Records for the task:
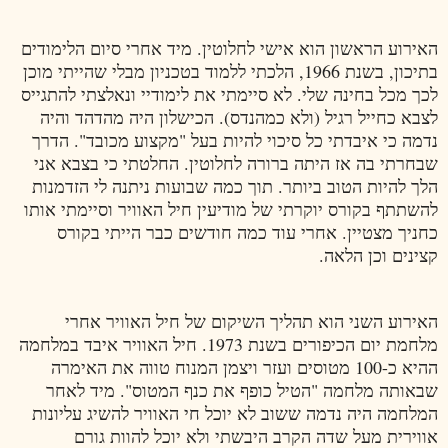
האירוע הראשון הוא אישי לחלוטין. מיד אחרי סיום הלימודים
בתיכון, בשנת 1966, הלכתי ללמוד בטכניון מבלי שהייתי מוכן
לכך מכל בחינה שלי. לא סיימתי את לימודיי ונאלצתי להתגייס
לצבא כחייל רגיל (ולא כמהנדס). הכישלון היה מהדהד והיה
נדמה כי איבדתי כל סיכוי להיות בעל "מקצוע מכובד". הדרך
שבחרתי בה אז היתה ברורה לחלוטין. החלטתי כי בצבא אני
הלך להיות הטוב ביותר. תוך כמה שבועות ניתנה לי הזדמנות
להשתתף בקורס יוקרתי של מודיעין חיל האוויר וסיימתי אותו
כחניך מצטיין. אחרי עוד כמה חודשים כבר הייתי בקורס
קצינים וכן הלאה.
האירוע השני הוא תהליך השיקום של חיל האוויר אחרי
מלחמת יום הכיפורים בשנת 1973. חיל האוויר איבד במלחמה
ההיא כ-100 מטוסים ועזר ויצמן המנוח טווה את האימרה
שבאותה מלחמה "הטיל כופף את כנף המטוס". מיד לאחר
המלחמה היה נדמה ששוב לא יוכל חי האוויר להשיג עליונות
אווירית מעל שדה הקרב היבשתי ולא יוכל להוות גורם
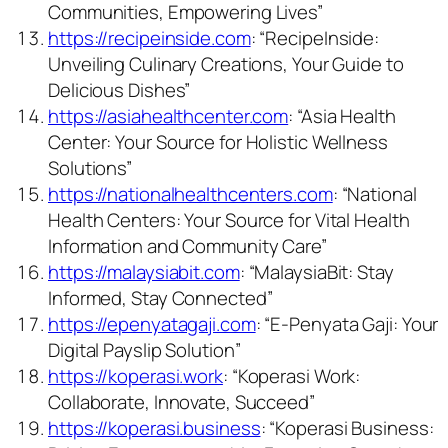
Communities, Empowering Lives”
https://recipeinside.com
: “RecipeInside:
Unveiling Culinary Creations, Your Guide to
Delicious Dishes”
https://asiahealthcenter.com
: “Asia Health
Center: Your Source for Holistic Wellness
Solutions”
https://nationalhealthcenters.com
: “National
Health Centers: Your Source for Vital Health
Information and Community Care”
https://malaysiabit.com
: “MalaysiaBit: Stay
Informed, Stay Connected”
https://epenyatagaji.com
: “E-Penyata Gaji: Your
Digital Payslip Solution”
https://koperasi.work
: “Koperasi Work:
Collaborate, Innovate, Succeed”
https://koperasi.business
: “Koperasi Business:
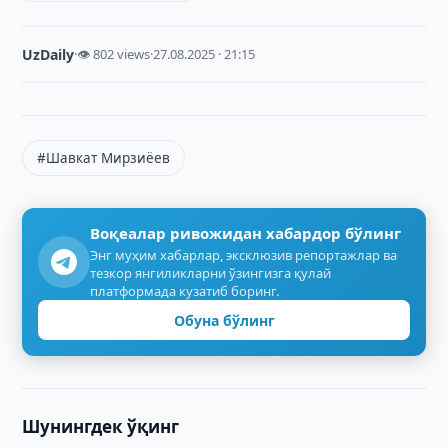
UzDaily
·
👁 802 views
·
27.08.2025 · 21:15
#Шавкат Мирзиёев
Воқеалар ривожидан хабардор бўлинг
Энг муҳим хабарлар, эксклюзив репортажлар ва
тезкор янгиликларни ўзингизга қулай
платформада кузатиб боринг.
Обуна бўлинг
Шунингдек ўқинг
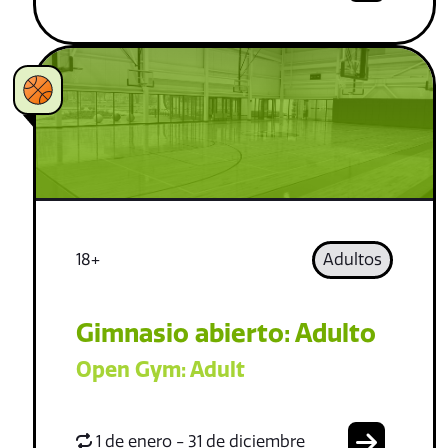
18+
Adultos
Gimnasio abierto: Adulto
Open Gym: Adult
1 de enero - 31 de diciembre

Activity: What you print must match the entries exactly, except that no pictures appear.

Response for this exercise:
האירוע הראשון הוא אישי לחלוטין. מיד אחרי סיום הלימודים
בתיכון, בשנת 1966, הלכתי ללמוד בטכניון מבלי שהייתי מוכן
לכך מכל בחינה שלי. לא סיימתי את לימודיי ונאלצתי להתגייס
לצבא כחייל רגיל (ולא כמהנדס). הכישלון היה מהדהד והיה
נדמה כי איבדתי כל סיכוי להיות בעל "מקצוע מכובד". הדרך
שבחרתי בה אז היתה ברורה לחלוטין. החלטתי כי בצבא אני
הלך להיות הטוב ביותר. תוך כמה שבועות ניתנה לי הזדמנות
להשתתף בקורס יוקרתי של מודיעין חיל האוויר וסיימתי אותו
כחניך מצטיין. אחרי עוד כמה חודשים כבר הייתי בקורס
קצינים וכן הלאה.
האירוע השני הוא תהליך השיקום של חיל האוויר אחרי
מלחמת יום הכיפורים בשנת 1973. חיל האוויר איבד במלחמה
ההיא כ-100 מטוסים ועזר ויצמן המנוח טווה את האימרה
שבאותה מלחמה "הטיל כופף את כנף המטוס". מיד לאחר
המלחמה היה נדמה ששוב לא יוכל חי האוויר להשיג עליונות
אווירית מעל שדה הקרב היבשתי ולא יוכל להוות גורם
Communities, Empowering Lives”
https://recipeinside.com
: “RecipeInside:
Unveiling Culinary Creations, Your Guide to
Delicious Dishes”
https://asiahealthcenter.com
: “Asia Health
Center: Your Source for Holistic Wellness
Solutions”
https://nationalhealthcenters.com
: “National
Health Centers: Your Source for Vital Health
Information and Community Care”
https://malaysiabit.com
: “MalaysiaBit: Stay
Informed, Stay Connected”
https://epenyatagaji.com
: “E-Penyata Gaji: Your
Digital Payslip Solution”
https://koperasi.work
: “Koperasi Work:
Collaborate, Innovate, Succeed”
https://koperasi.business
: “Koperasi Business:
UzDaily
·
👁 802 views
·
27.08.2025 · 21:15
#Шавкат Мирзиёев
Воқеалар ривожидан хабардор бўлинг
Энг муҳим хабарлар, эксклюзив репортажлар ва
тезкор янгиликларни ўзингизга қулай
платформада кузатиб боринг.
Обуна бўлинг
Шунингдек ўқинг
18+
Adultos
Gimnasio abierto: Adulto
Open Gym: Adult
1 de enero - 31 de diciembre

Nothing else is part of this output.